Cet ethnique Comani peut être rapproché avec celui des Cenomani de la plaine du Pô, avec l’anthroponyme Comanus qui est celui d’un roi des Segobrigii, peuplade sur le territoire de laquelle les Phocéens fondèrent Massalia, mais aussi avec l’ethnique Camunni du Val Camonica qui est cité sur le trophée des Alpes de la Turbie.

 

Guy Barruol indique également un rapprochement possible avec Comoni « dont la lecture est à vrai dire incertaine chez Plutarque, Cam.15 ».

 

C’est la seule référence écrite aux Comoni et j’avoue ne pas ne pas l’avoir retrouvée en feuilletant la « Vie de Camille » de Plutarque, ni dans le texte grec, ni dans la traduction française.

 

Convaincu, d’après ce qui précède d’une présence humaine sur le territoire revestois bien avant l’invasion romaine mais incertain quant à son appellation (la seule certitude étant celle de l’appartenance à la peuplade des Camatuliciens), le conseil municipal du Revest-les-Eaux, en nommant l’espace culturel « Maison des Comoni » a voulu ressusciter l’identité d’une tribu (sinon d’une peuplade –cf. ci-dessus) dont la mémoire semble s’être perpétuée par l’histoire orale.

 

 

Ieu, pitchoun, sieu uno Comoni

 

C’est M. Henri Durand qui nous a rapporté cette phrase en provençal que lui répétaient souvent sa grand-mère et sa tante.

 

« Ma tante Delphine, c’était la science de la famille », une famille qui avait ses racines au plus profond de l’histoire du Revest avec des Vidal, des Teisseire.
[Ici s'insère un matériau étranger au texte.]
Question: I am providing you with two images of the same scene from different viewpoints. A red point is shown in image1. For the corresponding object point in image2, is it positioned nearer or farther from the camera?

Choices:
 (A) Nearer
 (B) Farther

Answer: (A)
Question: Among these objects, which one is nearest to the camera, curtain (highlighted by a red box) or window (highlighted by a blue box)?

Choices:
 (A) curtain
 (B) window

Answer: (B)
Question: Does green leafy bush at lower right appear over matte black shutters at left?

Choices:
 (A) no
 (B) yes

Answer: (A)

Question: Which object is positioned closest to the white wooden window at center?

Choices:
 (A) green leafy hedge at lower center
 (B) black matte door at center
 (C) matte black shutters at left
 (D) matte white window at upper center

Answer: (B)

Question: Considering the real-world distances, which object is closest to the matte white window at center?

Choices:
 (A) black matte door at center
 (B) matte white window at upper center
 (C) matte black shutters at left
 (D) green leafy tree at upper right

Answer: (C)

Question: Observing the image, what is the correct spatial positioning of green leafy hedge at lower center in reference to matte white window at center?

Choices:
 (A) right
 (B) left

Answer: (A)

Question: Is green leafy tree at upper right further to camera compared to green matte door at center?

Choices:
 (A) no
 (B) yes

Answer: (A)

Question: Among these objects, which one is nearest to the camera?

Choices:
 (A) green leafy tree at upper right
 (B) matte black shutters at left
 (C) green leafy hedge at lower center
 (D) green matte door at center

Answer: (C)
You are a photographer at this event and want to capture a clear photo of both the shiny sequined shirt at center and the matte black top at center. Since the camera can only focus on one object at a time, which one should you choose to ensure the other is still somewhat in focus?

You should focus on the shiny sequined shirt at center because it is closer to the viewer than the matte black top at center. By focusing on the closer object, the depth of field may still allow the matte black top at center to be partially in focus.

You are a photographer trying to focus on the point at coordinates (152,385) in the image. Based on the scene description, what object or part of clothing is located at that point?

Le nom de Teisseire serait d’ailleurs issu du métier de tisserand exercé par les ancêtres dans le quartier de Malvallon, « fief » de cette famille : ne les appelait-on pas les « Marquis de Malvallon » ?

 

Malvallon, au pied des grottes du Lauron …

Que ce nom de « Comoni » ait pu se transmettre à travers les siècles, cela interroge très sérieusement la science historique : tribu camatulicienne ? Déformation des « Comani » évoquée par Ptolémée ?

 

 

À PROPOS DES M DANS COMONI

par Charles Aude (3)

 

 

Effectivement, Pierre Trofimoff aussi bien dans l’histoire du Revest publiée en 1963 que dans celle publiée aux « Amis du vieux Toulon » indique « Commoni ».

 

Les sources indiquées sont Strabon, Pierre Bell autour d’une histoire de la Valette au 19ème siècle et le trophée de la Turbie.

 

J’ai consulté le livre de référence en la matière (cité dans tous les ouvrages, type collection Clio, etc.) et publié en 1975 : « Les peuples pré-romains du sud de la Gaule » par Guy Barruol qui analyse :

1-     Les différentes sources, littéraires et épigraphiques,

2-     Les différentes peuplades.

 

Il en ressort que :

-         Chez Strabon, on parle des Sabyeux, des Celtligures, c’est assez général.

-         Chez Pline, « Histoire Naturelle », on cite la liste des peuples et l’on peut lire les Comani (cf. Barruol, pages 208 à 210) et les Camunni inscrits sur le trophée des Alpes (cf. également note Barruol, page 209) mais qui sont un peuple des Alpes (du Val Camonica).

-         Ptolémée indique les Comani entre Marseille et Fréjus (cf. Barruol, page 209).

Nos Comoni ne sont cités dans aucune de ces sources, Barruol indique seulement la référence incertaine à Plutarque que j’ai consultée (La vie de Camille – 15ème paragraphe) et dans laquelle je n’ai pas lu « Comoni » (ni dans le texte français, ni dans le texte en grec !).

 

J’opte donc pour deux « fondements » :

-         Mes Comoni seraient une peuplade supplémentaire, plus « locale », qui se serait transmise le mot de générations en générations jusqu’à « Ieu, pitchoun, sieu uno Comoni » cité par M. Durand.

-         Mes Comoni sont des Comani prononcés avec l’accent revestois … ce qui paraît le plus plausible.

 

A mon sens, pas de problème pour intégrer mes Comoni mais personnellement je n’y mettrai qu’un M.

 

 

1- Sources : Bulletin des Amis du Vieux Revest et Val d’Ardène – N°14 – Février 1991, article écrit en juillet 1990.

Charles Aude (1961-1991), co-fondateur des « Amis du Vieux Revest et Val d’Ardène » avec Pierre Trofimoff et Claude Chesnaud en 1986.

2- Revue Archéologique de Narbonnaise : « Les peuples pré-romains du sud-est de la Gaule, étude de géographie historique. Ed. E. de Broccard - 1975 »

3- Sources : Bulletin des Amis du Vieux Revest et Val d’Ardène – N°14 – Février 1991, article écrit en juillet 1990.

Charles Aude (1961-1991), co-fondateur des « Amis du Vieux Revest et Val d’Ardène » avec Pierre Trofimoff et Claude Chesnaud en 1986.